The point, then, is not that you shouldn't be angry in argument; on the contrary, anger is a vital part of the rhetorician's instincts and skills. Moreover, if it's not something that gets you angry on some level, it's not worth arguing about. Rather, the point is to learn to cultivate and refine your sense of anger, so that you may use it effectively. To the extent that rudeness offers an excuse not to listen, yes, tact is necessary, but do not mistake this for meek politeness; it is not about asking them nicely to agree with you because you said please, but about maneuvering past their defences with ruthless precision so that the full force of your logical argument will strike home.
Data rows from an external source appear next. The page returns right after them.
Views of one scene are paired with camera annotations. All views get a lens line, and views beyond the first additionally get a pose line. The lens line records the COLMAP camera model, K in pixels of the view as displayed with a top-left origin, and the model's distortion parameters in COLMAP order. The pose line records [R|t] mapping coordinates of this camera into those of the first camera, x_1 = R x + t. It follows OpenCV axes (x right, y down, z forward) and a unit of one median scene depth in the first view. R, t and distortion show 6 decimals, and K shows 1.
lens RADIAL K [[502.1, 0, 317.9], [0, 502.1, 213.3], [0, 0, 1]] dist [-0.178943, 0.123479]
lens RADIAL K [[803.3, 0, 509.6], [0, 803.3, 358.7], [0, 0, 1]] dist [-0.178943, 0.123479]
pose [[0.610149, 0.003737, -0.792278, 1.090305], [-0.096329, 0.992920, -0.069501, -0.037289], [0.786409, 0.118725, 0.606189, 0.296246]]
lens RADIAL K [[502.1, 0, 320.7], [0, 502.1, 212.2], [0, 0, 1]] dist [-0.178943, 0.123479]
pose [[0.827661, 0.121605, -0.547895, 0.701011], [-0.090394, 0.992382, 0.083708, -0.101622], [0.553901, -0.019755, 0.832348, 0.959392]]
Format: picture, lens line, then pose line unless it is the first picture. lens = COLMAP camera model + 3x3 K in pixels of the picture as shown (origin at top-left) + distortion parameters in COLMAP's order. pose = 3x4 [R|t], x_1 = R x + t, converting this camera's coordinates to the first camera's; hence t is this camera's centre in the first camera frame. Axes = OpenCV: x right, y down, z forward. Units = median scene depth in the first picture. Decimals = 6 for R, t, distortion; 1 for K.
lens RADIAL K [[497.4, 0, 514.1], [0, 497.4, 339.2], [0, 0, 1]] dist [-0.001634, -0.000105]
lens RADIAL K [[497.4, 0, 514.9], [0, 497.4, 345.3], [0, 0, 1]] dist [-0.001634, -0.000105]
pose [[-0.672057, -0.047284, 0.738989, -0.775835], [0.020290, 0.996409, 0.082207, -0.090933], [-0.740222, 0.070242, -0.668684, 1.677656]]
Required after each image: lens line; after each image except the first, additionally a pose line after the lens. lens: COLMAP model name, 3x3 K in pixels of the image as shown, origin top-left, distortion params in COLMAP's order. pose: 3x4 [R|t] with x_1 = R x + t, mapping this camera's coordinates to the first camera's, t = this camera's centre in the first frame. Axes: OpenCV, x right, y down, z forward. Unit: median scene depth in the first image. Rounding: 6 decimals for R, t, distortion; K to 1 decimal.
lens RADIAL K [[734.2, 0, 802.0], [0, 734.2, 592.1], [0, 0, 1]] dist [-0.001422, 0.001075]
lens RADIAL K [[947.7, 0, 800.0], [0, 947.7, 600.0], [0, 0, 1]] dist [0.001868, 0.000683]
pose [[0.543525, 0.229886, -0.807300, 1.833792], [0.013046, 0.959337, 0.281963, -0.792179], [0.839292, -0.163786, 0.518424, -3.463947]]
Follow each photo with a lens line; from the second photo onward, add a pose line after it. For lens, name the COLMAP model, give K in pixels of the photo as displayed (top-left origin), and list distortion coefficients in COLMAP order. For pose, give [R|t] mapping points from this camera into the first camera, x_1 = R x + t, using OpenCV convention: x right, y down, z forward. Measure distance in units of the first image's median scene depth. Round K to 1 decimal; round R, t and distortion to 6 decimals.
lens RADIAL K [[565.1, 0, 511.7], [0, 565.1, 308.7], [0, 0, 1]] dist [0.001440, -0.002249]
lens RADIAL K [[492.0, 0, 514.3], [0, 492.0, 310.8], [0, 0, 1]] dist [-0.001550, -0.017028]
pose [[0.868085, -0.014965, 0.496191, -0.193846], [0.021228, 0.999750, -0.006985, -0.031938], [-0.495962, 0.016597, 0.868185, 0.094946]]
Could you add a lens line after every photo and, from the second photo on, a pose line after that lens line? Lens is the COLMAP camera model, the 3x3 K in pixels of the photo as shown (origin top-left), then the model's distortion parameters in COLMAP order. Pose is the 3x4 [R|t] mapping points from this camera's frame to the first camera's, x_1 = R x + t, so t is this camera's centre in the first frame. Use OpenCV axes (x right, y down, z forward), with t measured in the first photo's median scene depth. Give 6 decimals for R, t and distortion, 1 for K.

This is not tone policing. In fact, it's the key to defeat someone who attempts to tone-police you. Why does it make us angry when someone tells us to calm down and be polite? Because it's all kinds of hypocritical. Focus in on that hypocrisy, and bring it out for all to see just how ridiculous or infuriating or contemptible it really is. ("Really? You're so upset by my being upset that you can't listen to what I'm upset about?") By all means, let your anger show enough to give context and to make your argument relatable, but do not let your anger be the argument.
When you do that, you're likely to fall into the trap of thinking greater anger makes for greater argument, but the very angriest people are often the most wrong.